What do a prophecy from 1917, Trident nuclear submarines and an interchurch organization have to do with one another? Colquhoun, in his historically astute essay, argues that they may augur troubled times as predicted by Scripture.
Beginning with a prophecy commonly referred to in Catholic teachings as the Third Secret, Colquhoun constructs an argument that the Vatican’s allegedly contradictory writings on the prophecy hide a deeper, more troubling development: the invalidation of Mass, specifically the transubstantiation of the Host. In Colquhoun’s view, this invalidation is caused by the acceptance of Anglican and Protestant churches by the Catholic Church through the formation of an interchurch association in the U.K., which the author sees as being rooted in Soviet machinations stretching back to World War II. Alongside the invalidation of Mass, Colquhoun sees a political dimension to these intrigues, in that British defenses are vulnerable to Russian imperialism via impending Scottish independence, which will lead to the removal of Trident nuclear submarines from Scottish waters, thus weakening the U.K.’s nuclear deterrent program. All these events and factors, Colquhoun argues, point to the inevitable rise of the Antichrist.
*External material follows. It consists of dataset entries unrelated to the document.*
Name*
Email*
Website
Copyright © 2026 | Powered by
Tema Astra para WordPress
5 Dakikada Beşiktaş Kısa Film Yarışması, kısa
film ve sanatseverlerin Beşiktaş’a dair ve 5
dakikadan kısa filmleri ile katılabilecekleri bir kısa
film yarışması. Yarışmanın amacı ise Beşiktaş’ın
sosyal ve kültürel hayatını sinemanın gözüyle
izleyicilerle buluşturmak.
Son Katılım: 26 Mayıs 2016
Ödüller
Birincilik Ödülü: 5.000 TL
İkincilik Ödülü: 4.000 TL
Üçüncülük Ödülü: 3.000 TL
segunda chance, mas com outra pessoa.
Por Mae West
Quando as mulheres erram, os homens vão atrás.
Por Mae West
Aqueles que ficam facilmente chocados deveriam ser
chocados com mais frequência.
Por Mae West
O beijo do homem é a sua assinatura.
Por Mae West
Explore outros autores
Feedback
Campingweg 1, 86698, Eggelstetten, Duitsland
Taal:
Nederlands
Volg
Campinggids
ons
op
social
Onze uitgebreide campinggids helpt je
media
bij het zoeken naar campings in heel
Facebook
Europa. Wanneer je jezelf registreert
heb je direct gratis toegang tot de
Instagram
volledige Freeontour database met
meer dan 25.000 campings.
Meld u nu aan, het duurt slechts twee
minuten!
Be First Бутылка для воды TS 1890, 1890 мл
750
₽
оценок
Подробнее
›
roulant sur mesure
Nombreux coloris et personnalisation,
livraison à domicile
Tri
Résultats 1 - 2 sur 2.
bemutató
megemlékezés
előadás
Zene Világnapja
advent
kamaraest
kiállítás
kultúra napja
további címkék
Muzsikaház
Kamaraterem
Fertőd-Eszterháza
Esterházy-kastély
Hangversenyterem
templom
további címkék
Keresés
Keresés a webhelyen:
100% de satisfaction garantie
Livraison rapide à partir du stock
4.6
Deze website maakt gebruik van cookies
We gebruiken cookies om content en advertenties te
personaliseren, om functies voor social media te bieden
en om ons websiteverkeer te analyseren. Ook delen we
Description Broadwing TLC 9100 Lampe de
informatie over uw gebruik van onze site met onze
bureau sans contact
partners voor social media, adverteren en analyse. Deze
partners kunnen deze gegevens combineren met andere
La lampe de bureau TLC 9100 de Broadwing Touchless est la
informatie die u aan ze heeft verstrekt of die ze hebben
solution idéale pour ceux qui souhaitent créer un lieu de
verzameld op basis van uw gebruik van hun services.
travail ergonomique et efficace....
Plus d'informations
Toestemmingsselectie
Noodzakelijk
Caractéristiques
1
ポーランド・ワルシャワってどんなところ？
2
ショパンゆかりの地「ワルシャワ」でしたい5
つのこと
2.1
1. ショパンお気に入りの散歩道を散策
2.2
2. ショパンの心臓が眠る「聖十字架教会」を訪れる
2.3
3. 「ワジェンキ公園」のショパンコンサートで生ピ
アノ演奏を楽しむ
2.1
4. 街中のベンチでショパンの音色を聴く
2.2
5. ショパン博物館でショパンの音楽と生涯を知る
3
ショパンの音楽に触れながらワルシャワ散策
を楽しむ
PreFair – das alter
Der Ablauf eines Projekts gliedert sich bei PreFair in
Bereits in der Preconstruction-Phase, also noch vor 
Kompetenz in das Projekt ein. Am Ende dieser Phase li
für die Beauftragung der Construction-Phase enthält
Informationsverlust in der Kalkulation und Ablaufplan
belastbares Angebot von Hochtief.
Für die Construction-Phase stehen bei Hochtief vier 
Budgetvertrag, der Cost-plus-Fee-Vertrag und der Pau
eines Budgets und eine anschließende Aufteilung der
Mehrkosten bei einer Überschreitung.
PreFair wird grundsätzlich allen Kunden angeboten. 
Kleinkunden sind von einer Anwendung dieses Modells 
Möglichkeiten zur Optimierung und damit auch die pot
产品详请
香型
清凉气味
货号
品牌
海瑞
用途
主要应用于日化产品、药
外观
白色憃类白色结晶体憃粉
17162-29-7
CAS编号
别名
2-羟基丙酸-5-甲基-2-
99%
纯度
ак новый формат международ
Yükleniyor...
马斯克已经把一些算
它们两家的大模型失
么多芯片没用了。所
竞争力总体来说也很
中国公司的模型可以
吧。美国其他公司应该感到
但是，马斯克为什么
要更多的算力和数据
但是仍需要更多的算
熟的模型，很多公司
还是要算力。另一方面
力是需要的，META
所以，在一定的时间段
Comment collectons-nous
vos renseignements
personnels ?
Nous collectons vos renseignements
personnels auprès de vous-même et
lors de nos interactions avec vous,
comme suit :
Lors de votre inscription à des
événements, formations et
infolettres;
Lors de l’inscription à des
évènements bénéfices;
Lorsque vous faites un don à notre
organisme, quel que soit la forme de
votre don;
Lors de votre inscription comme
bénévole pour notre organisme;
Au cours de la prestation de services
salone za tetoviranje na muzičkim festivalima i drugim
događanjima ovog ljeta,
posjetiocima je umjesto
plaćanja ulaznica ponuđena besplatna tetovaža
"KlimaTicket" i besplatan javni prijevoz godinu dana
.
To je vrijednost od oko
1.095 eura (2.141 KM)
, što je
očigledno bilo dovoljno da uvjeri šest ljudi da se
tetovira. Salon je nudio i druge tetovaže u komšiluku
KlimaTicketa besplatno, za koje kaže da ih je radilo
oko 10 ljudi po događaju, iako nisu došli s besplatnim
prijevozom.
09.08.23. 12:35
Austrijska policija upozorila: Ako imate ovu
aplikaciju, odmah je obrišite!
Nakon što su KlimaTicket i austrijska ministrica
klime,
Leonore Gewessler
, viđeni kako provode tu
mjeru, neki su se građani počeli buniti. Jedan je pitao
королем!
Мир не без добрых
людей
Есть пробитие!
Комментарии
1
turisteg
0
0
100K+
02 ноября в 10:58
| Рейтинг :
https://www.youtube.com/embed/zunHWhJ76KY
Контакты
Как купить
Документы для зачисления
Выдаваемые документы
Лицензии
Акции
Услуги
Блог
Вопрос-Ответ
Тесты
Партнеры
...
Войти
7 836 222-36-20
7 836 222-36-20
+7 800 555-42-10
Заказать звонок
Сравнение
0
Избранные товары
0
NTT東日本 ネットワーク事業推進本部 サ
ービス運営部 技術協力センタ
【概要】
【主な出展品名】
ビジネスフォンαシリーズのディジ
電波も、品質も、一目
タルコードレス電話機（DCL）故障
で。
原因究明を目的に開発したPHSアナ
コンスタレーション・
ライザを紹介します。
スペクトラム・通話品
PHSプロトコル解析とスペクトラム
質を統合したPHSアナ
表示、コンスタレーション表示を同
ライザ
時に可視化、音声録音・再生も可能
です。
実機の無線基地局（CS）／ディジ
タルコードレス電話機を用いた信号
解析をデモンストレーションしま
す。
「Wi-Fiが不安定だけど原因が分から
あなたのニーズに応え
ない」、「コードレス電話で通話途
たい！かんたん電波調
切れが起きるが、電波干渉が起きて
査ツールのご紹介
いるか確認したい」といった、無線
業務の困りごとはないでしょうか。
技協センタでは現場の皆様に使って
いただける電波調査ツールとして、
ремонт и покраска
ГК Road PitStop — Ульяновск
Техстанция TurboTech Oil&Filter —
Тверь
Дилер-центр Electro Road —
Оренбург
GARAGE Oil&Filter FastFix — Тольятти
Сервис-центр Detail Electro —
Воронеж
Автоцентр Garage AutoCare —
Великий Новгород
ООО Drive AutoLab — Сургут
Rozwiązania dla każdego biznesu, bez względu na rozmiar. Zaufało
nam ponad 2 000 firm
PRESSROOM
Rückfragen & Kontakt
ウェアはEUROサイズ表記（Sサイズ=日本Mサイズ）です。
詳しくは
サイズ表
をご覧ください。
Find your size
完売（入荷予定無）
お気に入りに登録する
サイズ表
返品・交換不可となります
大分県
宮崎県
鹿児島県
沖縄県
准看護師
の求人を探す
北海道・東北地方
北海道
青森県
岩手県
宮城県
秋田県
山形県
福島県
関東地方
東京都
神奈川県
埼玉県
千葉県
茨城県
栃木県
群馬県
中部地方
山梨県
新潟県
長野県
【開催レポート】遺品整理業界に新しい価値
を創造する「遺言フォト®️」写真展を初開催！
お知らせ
Readers who do not share Colquhoun’s strong Catholic beliefs may find his conclusions and some of his asides—particularly his depiction of a controversial radio show in Scotland and his efforts to have the church censure the priest behind it, which does much to illuminate Colquhoun’s mindset—difficult to accept. But even skeptics may find value in his historical research, which is substantial without being pedantic. He draws equally well from church scholarship and historical works to substantiate his arguments, and his writing is thoughtful and informative as he constructs arguments with precision and clarity. Even more welcome, Colquhoun makes his points with concision, relating enough exposition to make his concepts clear without stalling his momentum.
Regardless of whether one agrees or not on religious grounds, fans of 20th-century U.K. history in particular will appreciate this fine example of well-researched, thoughtful historical writing.